第6話
玄関で転がったまま、酒盛りをやっている姿は誰にも見せる事はとても出来やしない。
いつもしっかりしているというイメージを持たれているのに、それが全て台無しになってしまうからだ。
そうじゃなくても、恥ずかしすぎる。
一本目のビールを飲み終えて、次は何を飲もうかと袋を探っていると、呼び鈴が鳴った。
こんな時間に来客なんて普段は絶対に無いのに…………
しかも、こんな状態ではとてもドアを開けることなんて出来る訳がない。
辺りに散らばる酒、つまみ、弁当からお手拭きやら割箸、ゴミ…………
僕は少し考えて、居留守を使うことにした。
袋からそっと手を離して、出来るだけ動かないようにする。
さっき、袋の中を漁っていた時の音を聞かれて居なければ、誰も居ないと思ってくれるはずだ。
「ピンポーン」
再び鳴るその音に、僕は警戒する。
「ピンポーン、ピンポーン、ピンポーン、ピンポーン。
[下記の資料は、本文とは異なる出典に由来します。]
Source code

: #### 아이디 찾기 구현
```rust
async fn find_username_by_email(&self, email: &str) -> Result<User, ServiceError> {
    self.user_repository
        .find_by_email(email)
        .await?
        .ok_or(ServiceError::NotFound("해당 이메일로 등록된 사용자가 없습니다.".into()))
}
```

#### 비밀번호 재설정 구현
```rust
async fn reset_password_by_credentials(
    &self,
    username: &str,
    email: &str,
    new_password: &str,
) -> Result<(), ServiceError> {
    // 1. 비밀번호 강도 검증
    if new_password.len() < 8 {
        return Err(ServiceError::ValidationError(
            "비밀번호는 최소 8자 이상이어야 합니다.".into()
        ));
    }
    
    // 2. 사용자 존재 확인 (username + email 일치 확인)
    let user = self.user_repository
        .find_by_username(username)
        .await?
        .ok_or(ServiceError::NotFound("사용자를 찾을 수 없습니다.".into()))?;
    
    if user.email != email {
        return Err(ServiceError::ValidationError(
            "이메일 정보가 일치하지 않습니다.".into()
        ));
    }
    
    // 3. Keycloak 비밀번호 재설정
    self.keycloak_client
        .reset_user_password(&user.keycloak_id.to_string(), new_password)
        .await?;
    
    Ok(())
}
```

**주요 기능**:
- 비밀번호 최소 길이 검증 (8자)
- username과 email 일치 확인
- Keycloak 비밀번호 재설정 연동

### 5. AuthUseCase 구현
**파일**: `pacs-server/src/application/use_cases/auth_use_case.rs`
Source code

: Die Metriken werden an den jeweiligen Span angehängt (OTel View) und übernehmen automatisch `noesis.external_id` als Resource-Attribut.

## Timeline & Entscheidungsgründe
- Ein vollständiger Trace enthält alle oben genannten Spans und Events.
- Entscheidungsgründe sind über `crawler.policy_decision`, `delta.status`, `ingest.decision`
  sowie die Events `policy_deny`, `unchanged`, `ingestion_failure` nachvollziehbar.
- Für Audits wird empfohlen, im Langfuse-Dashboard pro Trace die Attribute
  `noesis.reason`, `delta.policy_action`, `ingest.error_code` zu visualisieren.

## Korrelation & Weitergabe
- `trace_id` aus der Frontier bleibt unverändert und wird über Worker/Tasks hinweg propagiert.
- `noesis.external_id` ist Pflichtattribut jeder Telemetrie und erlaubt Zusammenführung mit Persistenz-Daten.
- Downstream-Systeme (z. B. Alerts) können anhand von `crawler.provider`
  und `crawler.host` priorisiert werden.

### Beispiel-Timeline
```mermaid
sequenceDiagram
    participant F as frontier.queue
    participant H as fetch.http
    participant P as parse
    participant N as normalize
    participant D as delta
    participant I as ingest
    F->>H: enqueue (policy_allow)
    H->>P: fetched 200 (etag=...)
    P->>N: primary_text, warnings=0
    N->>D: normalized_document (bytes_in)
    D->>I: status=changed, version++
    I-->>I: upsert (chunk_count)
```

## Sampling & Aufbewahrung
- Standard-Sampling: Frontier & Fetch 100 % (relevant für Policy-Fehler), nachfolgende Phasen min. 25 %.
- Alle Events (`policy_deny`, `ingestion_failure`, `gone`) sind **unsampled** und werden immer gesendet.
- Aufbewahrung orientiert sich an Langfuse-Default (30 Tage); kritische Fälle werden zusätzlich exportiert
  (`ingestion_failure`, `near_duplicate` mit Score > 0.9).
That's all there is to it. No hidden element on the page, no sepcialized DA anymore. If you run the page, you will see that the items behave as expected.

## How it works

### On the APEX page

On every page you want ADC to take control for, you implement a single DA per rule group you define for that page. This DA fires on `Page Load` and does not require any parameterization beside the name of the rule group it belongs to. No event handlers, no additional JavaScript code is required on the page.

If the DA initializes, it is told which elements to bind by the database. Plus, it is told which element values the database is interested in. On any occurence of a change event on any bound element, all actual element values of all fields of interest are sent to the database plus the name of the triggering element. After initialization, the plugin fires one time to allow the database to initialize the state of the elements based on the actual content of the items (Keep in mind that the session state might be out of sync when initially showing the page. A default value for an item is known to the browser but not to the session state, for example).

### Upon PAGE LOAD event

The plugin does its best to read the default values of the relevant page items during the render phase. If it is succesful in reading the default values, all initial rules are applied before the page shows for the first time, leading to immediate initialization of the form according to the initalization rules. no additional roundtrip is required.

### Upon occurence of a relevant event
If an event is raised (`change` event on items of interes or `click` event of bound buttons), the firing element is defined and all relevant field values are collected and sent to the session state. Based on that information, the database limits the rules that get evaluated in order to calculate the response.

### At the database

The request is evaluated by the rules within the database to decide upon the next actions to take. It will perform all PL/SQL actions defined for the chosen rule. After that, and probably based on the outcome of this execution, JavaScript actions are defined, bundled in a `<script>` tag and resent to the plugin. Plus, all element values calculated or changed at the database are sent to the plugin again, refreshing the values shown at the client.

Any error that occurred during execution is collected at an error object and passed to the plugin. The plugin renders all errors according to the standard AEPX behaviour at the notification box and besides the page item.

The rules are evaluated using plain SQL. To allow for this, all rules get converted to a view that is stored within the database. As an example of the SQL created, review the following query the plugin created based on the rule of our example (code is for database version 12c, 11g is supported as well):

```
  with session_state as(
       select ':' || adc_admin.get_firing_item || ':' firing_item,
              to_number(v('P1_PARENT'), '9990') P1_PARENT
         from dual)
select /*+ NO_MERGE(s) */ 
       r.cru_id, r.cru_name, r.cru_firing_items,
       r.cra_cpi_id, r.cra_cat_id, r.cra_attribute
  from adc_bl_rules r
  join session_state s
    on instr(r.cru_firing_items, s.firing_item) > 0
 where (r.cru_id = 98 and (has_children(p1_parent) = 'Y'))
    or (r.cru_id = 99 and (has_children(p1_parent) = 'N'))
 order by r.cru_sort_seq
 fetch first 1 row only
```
居るの分かってるんですからね?さっさと出てくださいよ。」
その声、歯に衣着せぬ言い方ですぐ誰だか分かってしまった。
さっき会ったばかりの女だ。
しかし、何故、僕の家を知っているのだろうか…………
もしかして、ストーカーなのか?
いろいろ考えて、ドアを開けるのを忘れて考えていたら、激しくドアを連打された。
「はい、はい!開けますから、開けますから!」
もう、この際、このすごい状態を見られる心配をしてる場合じゃない。
僕は恐怖を感じて、急いでドアを開けた。
「やっと入れてもらえた~」
無邪気な満面の笑みでの一言に、僕は思わず笑いが込み上げてくる。
まるで、自分の家を閉め出された子供の一言と全く一緒だったからだ。
笑いながらも、後ろに控えている散らかり放題の物を出来るだけ隠そうと、身体を微妙にずらす。
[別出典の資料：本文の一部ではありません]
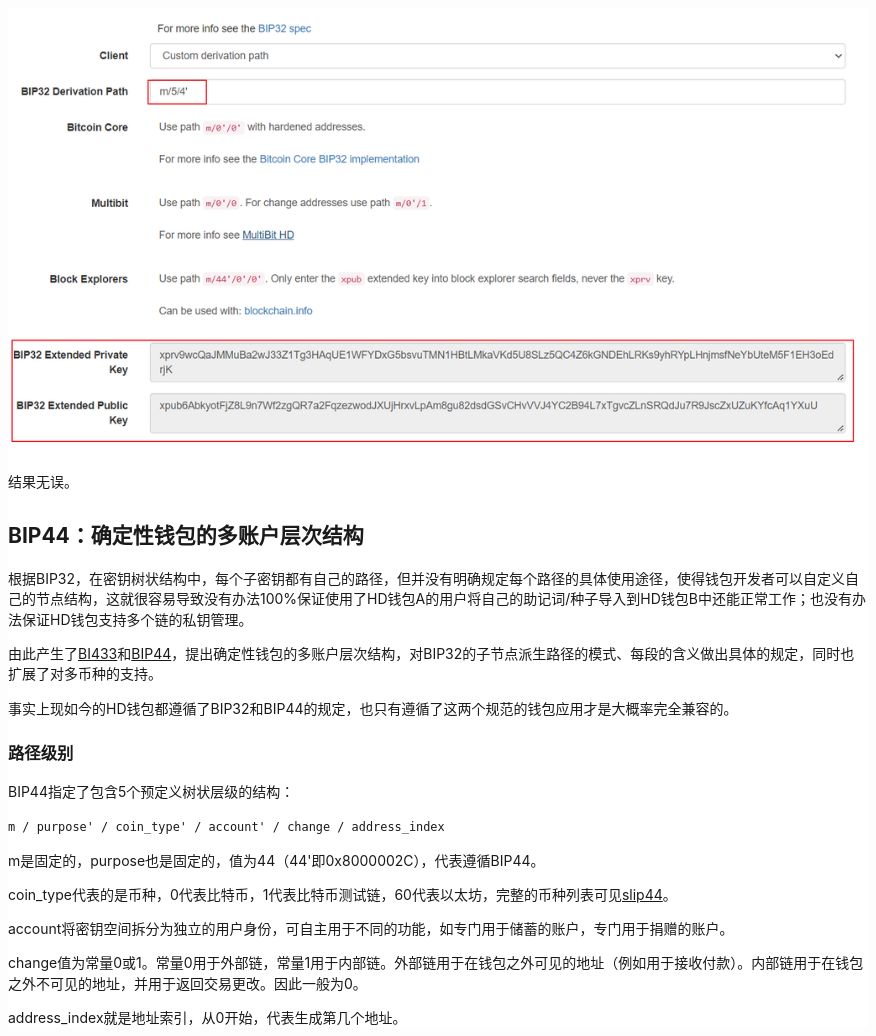 ![](img/2022-08-17-11-53-11.png)

结果无误。

## BIP44：确定性钱包的多账户层次结构

根据BIP32，在密钥树状结构中，每个子密钥都有自己的路径，但并没有明确规定每个路径的具体使用途径，使得钱包开发者可以自定义自己的节点结构，这就很容易导致没有办法100%保证使用了HD钱包A的用户将自己的助记词/种子导入到HD钱包B中还能正常工作；也没有办法保证HD钱包支持多个链的私钥管理。

由此产生了[BI433](https://github.com/bitcoin/bips/blob/master/bip-0043.mediawiki)和[BIP44](https://github.com/bitcoin/bips/blob/master/bip-0044.mediawiki)，提出确定性钱包的多账户层次结构，对BIP32的子节点派生路径的模式、每段的含义做出具体的规定，同时也扩展了对多币种的支持。

事实上现如今的HD钱包都遵循了BIP32和BIP44的规定，也只有遵循了这两个规范的钱包应用才是大概率完全兼容的。

### 路径级别

BIP44指定了包含5个预定义树状层级的结构：
```
m / purpose' / coin_type' / account' / change / address_index
```

m是固定的，purpose也是固定的，值为44（44'即0x8000002C），代表遵循BIP44。

coin_type代表的是币种，0代表比特币，1代表比特币测试链，60代表以太坊，完整的币种列表可见[slip44](https://github.com/satoshilabs/slips/blob/master/slip-0044.md)。

account将密钥空间拆分为独立的用户身份，可自主用于不同的功能，如专门用于储蓄的账户，专门用于捐赠的账户。

change值为常量0或1。常量0用于外部链，常量1用于内部链。外部链用于在钱包之外可见的地址（例如用于接收付款）。内部链用于在钱包之外不可见的地址，并用于返回交易更改。因此一般为0。

address_index就是地址索引，从0开始，代表生成第几个地址。
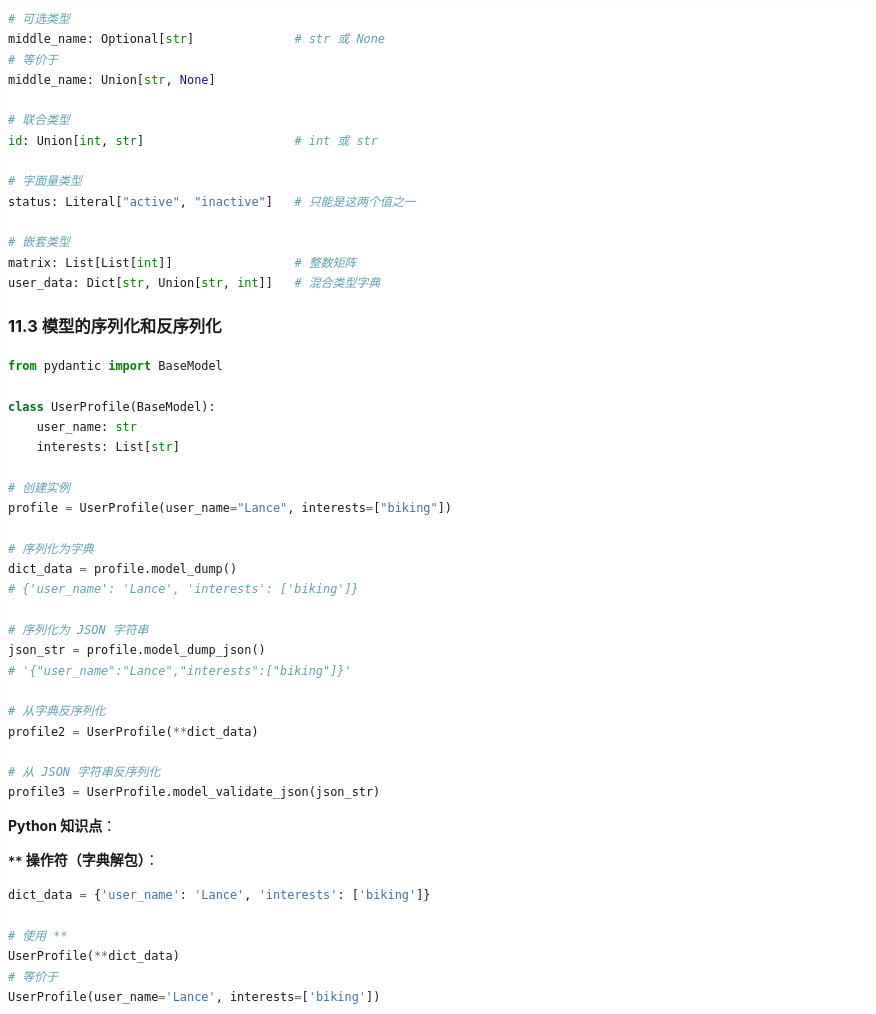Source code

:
 ```python
# 可选类型
middle_name: Optional[str]              # str 或 None
# 等价于
middle_name: Union[str, None]

# 联合类型
id: Union[int, str]                     # int 或 str

# 字面量类型
status: Literal["active", "inactive"]   # 只能是这两个值之一

# 嵌套类型
matrix: List[List[int]]                 # 整数矩阵
user_data: Dict[str, Union[str, int]]   # 混合类型字典
```

### 11.3 模型的序列化和反序列化

```python
from pydantic import BaseModel

class UserProfile(BaseModel):
    user_name: str
    interests: List[str]

# 创建实例
profile = UserProfile(user_name="Lance", interests=["biking"])

# 序列化为字典
dict_data = profile.model_dump()
# {'user_name': 'Lance', 'interests': ['biking']}

# 序列化为 JSON 字符串
json_str = profile.model_dump_json()
# '{"user_name":"Lance","interests":["biking"]}'

# 从字典反序列化
profile2 = UserProfile(**dict_data)

# 从 JSON 字符串反序列化
profile3 = UserProfile.model_validate_json(json_str)
```

**Python 知识点**：

**`**` 操作符（字典解包）**：
```python
dict_data = {'user_name': 'Lance', 'interests': ['biking']}

# 使用 **
UserProfile(**dict_data)
# 等价于
UserProfile(user_name='Lance', interests=['biking'])
```
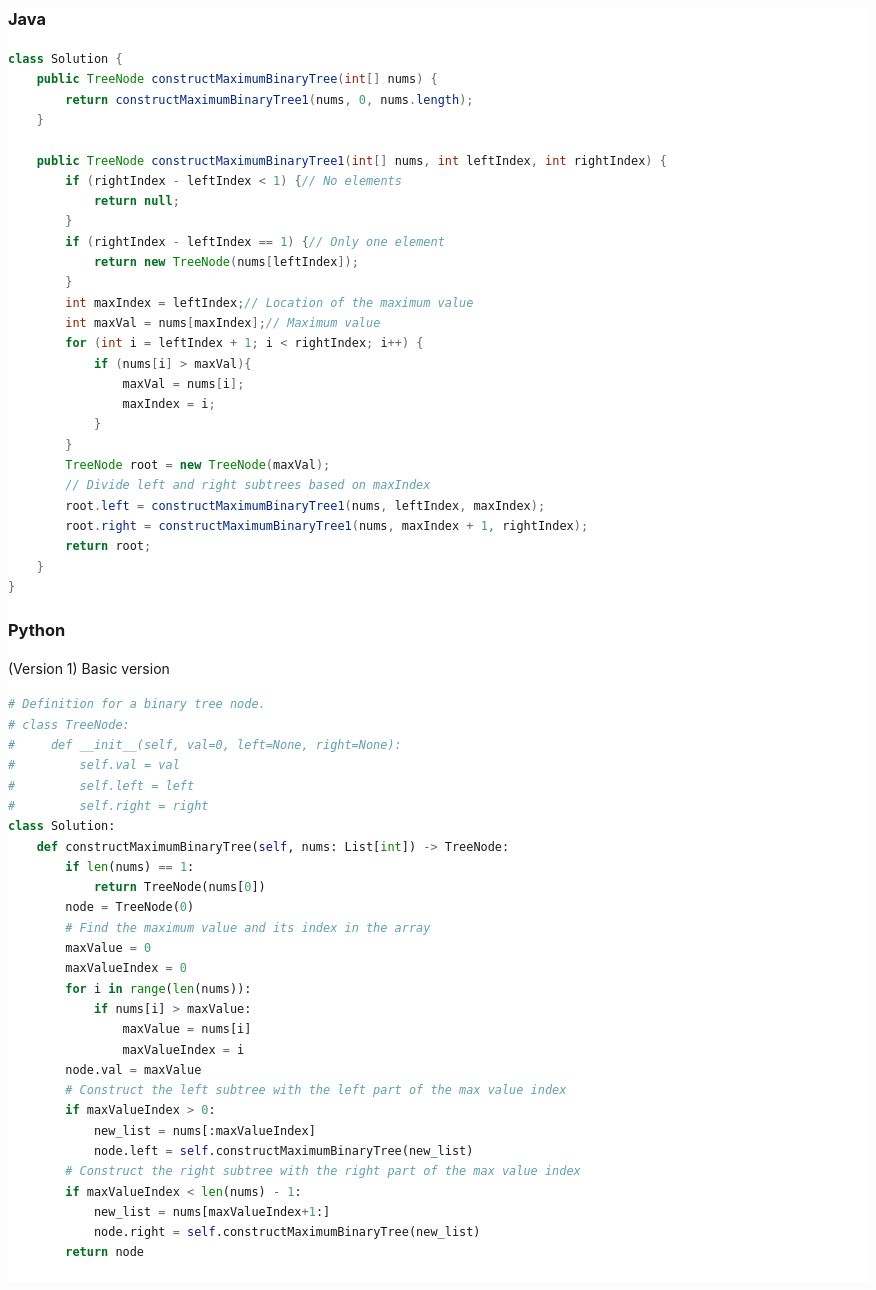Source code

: ### Java

```Java
class Solution {
    public TreeNode constructMaximumBinaryTree(int[] nums) {
        return constructMaximumBinaryTree1(nums, 0, nums.length);
    }

    public TreeNode constructMaximumBinaryTree1(int[] nums, int leftIndex, int rightIndex) {
        if (rightIndex - leftIndex < 1) {// No elements
            return null;
        }
        if (rightIndex - leftIndex == 1) {// Only one element
            return new TreeNode(nums[leftIndex]);
        }
        int maxIndex = leftIndex;// Location of the maximum value
        int maxVal = nums[maxIndex];// Maximum value
        for (int i = leftIndex + 1; i < rightIndex; i++) {
            if (nums[i] > maxVal){
                maxVal = nums[i];
                maxIndex = i;
            }
        }
        TreeNode root = new TreeNode(maxVal);
        // Divide left and right subtrees based on maxIndex
        root.left = constructMaximumBinaryTree1(nums, leftIndex, maxIndex);
        root.right = constructMaximumBinaryTree1(nums, maxIndex + 1, rightIndex);
        return root;
    }
}
```

### Python 
(Version 1) Basic version
```python
# Definition for a binary tree node.
# class TreeNode:
#     def __init__(self, val=0, left=None, right=None):
#         self.val = val
#         self.left = left
#         self.right = right
class Solution:
    def constructMaximumBinaryTree(self, nums: List[int]) -> TreeNode:
        if len(nums) == 1:
            return TreeNode(nums[0])
        node = TreeNode(0)
        # Find the maximum value and its index in the array
        maxValue = 0
        maxValueIndex = 0
        for i in range(len(nums)):
            if nums[i] > maxValue:
                maxValue = nums[i]
                maxValueIndex = i
        node.val = maxValue
        # Construct the left subtree with the left part of the max value index
        if maxValueIndex > 0:
            new_list = nums[:maxValueIndex]
            node.left = self.constructMaximumBinaryTree(new_list)
        # Construct the right subtree with the right part of the max value index
        if maxValueIndex < len(nums) - 1:
            new_list = nums[maxValueIndex+1:]
            node.right = self.constructMaximumBinaryTree(new_list)
        return node
        
```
しかし、僕の身長で後ろの物を隠すのは不可能だったようだ。
身長が僕の倍近くあるその人は、僕の真上から後方がバッチリ見えていたのである。
「こんなとこで飲んでたんですか!?しかもすんごい状況。」
すごく驚いた様子のその人は、しかし、とても嬉しそうにニコニコしている。
「リビングに持っていくのも、いろいろ準備するのも面倒でな。というか、君はいったい誰だ?」
僕の言い訳を、その人は悪意のある眼差しで見ることはなかった。
「私は、佐藤 楓と言います。えっと、増崎さん?これで、知らない者同士じゃなくなりましたね!こんな場所で飲むのとか良いですよね!普段と違うことやるのってわくわくしちゃいますよね!」
「って、何で僕の名前を知ってるんだ?って、聞いてないな…………何だったら、ええと…………君も一緒に飲むかい?」
それは単なる気まぐれで言った言葉だった。
しかし、それで、その人の表情が輝き始める。
「良いんですか!?すっごい嬉しいです!実は私も一人でやけ酒しようと思ってお酒を大量に買い込んでいたんです。」
そう、言うや否や、袋を乱暴にひっくり返して中身を全部ばらまいてしまった。